SOUS LA SEINE (2024)

Parisiennes, parisiens, vous êtes priés d’évacuer de toute urgence les quais et les berges : un requin géant se faufile entre les péniches !

SOUS LA SEINE

 

2024 – FRANCE

 

Réalisé par Xavier Gens

 

Avec Bérénice Bejo, Nassim Lyes, Léa Léviant, Sandra Parfait, Aksel Ustun, Aurélia Petit, Marvin Dubart, Daouda Keita, Ibrahima Ba, Anne Marivin, Stéphane Jacquot

 

THEMA MONSTRES MARINS

Xavier Gens n’est plus à un défi près. Un premier long-métrage choc qui marche sur les traces de Tobe Hooper (Frontière(s)), de l’action musclée et survitaminée (Hitman, Farang), un récit post-apocalyptique nihiliste (The Divide), de l’horreur surnaturelle (The Crucifixion), une fable marine aux confins des univers de Lovecraft (Cold Skin)… Alors pourquoi pas une version parisienne des Dents de la mer ? Le projet est amené par les producteurs Édouard Duprey et Sébastien Auscher, mais pour pouvoir financer une telle entreprise, il faut « pactiser avec le diable », autrement dit accepter une diffusion directe sur la plateforme Netflix sans passer par la case cinéma. Xavier Gens n’est pas dupe. Réunir près de 20 millions d’euros pour un tel film via un circuit de distribution classique aurait été impossible. Si le concept peut faire sourire (« un requin sous la Tour Eiffel »), le cinéaste n’entend pas s’inscrire dans la lignée de Sharknado. « J’avais envie de prendre ce genre de films au premier degré », explique-t-il. « Je me suis servi d’un pitch de série Z un peu nanardesque, qui peut être casse-gueule, pour pouvoir raconter un film qui fait part de mes obsessions et de mes convictions écologiques, qui propose une ironie dramatique sur la réalité » (1). Car depuis le classique de Spielberg, les requins n’ont plus si mauvaise presse et font partie d’un écosystème qu’il est urgent de préserver.
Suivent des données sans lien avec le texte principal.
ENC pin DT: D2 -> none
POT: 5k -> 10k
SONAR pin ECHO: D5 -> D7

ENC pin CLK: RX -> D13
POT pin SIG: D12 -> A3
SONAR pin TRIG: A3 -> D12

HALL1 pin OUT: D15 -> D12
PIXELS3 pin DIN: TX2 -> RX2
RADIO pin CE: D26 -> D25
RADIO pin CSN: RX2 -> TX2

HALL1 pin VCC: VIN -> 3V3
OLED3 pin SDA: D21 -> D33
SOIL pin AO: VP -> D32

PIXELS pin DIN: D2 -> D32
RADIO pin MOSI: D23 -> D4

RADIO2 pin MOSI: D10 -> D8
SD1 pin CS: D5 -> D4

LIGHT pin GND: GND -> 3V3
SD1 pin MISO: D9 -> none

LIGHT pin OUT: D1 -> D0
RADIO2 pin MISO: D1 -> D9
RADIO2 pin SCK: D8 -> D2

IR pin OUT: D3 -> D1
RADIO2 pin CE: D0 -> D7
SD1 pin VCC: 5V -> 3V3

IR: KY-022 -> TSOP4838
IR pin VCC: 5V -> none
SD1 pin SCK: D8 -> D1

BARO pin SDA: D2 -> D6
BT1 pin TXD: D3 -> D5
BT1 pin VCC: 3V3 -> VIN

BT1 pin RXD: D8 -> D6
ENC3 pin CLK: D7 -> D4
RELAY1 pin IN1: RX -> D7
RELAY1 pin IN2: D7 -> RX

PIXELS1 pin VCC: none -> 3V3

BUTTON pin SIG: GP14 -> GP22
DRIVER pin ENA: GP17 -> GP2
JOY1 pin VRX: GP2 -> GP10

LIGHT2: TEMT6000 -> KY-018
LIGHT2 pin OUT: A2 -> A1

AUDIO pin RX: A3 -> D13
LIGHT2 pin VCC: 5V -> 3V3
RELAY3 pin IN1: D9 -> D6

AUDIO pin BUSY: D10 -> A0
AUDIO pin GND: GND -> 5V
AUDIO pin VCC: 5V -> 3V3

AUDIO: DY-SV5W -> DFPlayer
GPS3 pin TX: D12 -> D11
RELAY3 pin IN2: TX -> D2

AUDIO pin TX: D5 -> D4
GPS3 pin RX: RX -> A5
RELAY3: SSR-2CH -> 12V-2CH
Le scénario de Sous la Seine s’inscrit donc dans une prise de conscience environnementale. C’est d’ailleurs dans l’épouvantable vortex de déchets en plastique du Pacifique Nord que démarre le film, siège du trauma initial de Sophia, l’héroïne campée par Bérénice Bejo. L’équipe de plongeurs dont elle fait partie est décimée par un squale à la croissance accélérée et au comportement anormalement agressif. Nous la retrouvons trois ans plus tard, désormais guide dans un aquarium parisien et toujours très marquée par le drame (elle vit seule, déprime en revoyant les vidéos du bon vieux temps et se nourrit de bonbons Haribo). Comme la formule établie par Herman Melville dans « Moby Dick » a fait ses preuves, Sophia va subitement se retrouver confrontée à son ennemi juré dans la mesure où le monstre marin a encore muté et se love désormais sous la Seine, prêt à bondir sur la première proie qui croisera ses mâchoires. Un malheur n’arrivant jamais seul, la ville de Paris s’apprête à accueillir pour la première fois les championnats du monde de triathlon, autrement dit des centaines de nageurs prêts à se transformer en amuse-gueule sous les yeux du public…

Bête de Seine

L’audace d’un tel projet, l’ampleur de ses ambitions artistiques et techniques et les moyens mis à sa disposition (autorisant un large déploiement d’effets spéciaux numériques et animatroniques) forcent le respect et permettent de passer outre ses personnages gentiment archétypaux, ses répliques qui ne sonnent pas toujours très justes et ses rebondissements un peu abracadabrants. C’est surtout là que se mesure l’écart abyssal entre l’accueil reçu par un tel film sur sa terre natale et outre-Atlantique. Alors que les critiques américains louent le caractère résolument divertissant de Sous la Seine, leurs homologues français s’offusquent violemment et crient au nanar. Bien sûr, le huitième long-métrage de Xavier Gens n’a rien d’un chef d’œuvre et le Bruce de Steven Spielberg peut tranquillement dormir sur ses deux ouïes. Mais pourquoi ne pas accepter cette distrayante série B pour ce qu’elle est ? Côté acteurs, donnons une mention spéciale à Anne Marivin, génialement détestable en maire de Paris à mi-chemin entre Murray Hamilton dans Les Dents de la mer et Anne Hidalgo (dont nous serions curieux de connaître la réaction face à cette caricature pas très flatteuse). Quant au climax, il prend des proportions dantesques impensables en rejouant les cartes de l’équilibre alimentaire de la planète.